• Work to complete
Reproduce the lines unchanged, from the beginning of the rows through the line containing "at least one of the child's parents".

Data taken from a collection
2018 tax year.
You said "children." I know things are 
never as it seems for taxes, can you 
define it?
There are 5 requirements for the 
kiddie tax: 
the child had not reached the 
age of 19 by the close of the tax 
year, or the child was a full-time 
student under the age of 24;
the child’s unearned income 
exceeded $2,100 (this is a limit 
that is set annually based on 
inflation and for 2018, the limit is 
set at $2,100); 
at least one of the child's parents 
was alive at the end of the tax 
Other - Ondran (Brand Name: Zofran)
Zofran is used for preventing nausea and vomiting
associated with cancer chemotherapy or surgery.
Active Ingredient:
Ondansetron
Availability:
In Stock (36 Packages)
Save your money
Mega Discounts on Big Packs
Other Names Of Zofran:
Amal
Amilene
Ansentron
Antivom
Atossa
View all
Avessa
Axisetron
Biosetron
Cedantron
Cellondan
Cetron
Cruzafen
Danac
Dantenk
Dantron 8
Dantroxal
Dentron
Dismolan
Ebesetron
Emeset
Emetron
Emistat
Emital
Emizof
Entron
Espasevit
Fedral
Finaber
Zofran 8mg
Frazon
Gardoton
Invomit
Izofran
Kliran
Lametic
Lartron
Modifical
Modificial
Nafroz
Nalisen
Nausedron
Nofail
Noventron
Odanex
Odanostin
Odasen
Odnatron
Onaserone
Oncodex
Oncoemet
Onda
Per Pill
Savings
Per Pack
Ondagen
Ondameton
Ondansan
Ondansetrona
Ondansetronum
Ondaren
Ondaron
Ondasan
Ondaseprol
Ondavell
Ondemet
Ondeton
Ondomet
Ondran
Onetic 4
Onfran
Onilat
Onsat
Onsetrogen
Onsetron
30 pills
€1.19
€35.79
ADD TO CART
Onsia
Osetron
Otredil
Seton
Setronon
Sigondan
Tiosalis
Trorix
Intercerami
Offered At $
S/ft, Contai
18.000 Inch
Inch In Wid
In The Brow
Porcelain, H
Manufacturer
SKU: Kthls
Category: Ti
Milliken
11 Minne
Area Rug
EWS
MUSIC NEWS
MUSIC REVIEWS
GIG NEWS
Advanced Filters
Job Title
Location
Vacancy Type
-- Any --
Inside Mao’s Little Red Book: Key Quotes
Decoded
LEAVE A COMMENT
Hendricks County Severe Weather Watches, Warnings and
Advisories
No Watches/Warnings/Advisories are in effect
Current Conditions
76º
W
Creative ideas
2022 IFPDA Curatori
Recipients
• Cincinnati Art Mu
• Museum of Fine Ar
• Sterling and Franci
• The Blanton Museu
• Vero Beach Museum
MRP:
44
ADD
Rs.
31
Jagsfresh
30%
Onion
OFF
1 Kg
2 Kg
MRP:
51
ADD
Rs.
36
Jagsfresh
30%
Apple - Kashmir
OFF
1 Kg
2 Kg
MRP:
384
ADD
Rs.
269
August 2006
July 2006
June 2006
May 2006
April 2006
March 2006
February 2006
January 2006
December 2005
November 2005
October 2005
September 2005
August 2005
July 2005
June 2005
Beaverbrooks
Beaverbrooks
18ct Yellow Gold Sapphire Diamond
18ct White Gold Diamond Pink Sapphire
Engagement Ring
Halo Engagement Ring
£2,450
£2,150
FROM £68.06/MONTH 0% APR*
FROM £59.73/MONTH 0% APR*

• Written solution
2018 tax year.
You said "children." I know things are 
never as it seems for taxes, can you 
define it?
There are 5 requirements for the 
kiddie tax: 
the child had not reached the 
age of 19 by the close of the tax 
year, or the child was a full-time 
student under the age of 24;
the child’s unearned income 
exceeded $2,100 (this is a limit 
that is set annually based on 
inflation and for 2018, the limit is 
set at $2,100); 
at least one of the child's parents 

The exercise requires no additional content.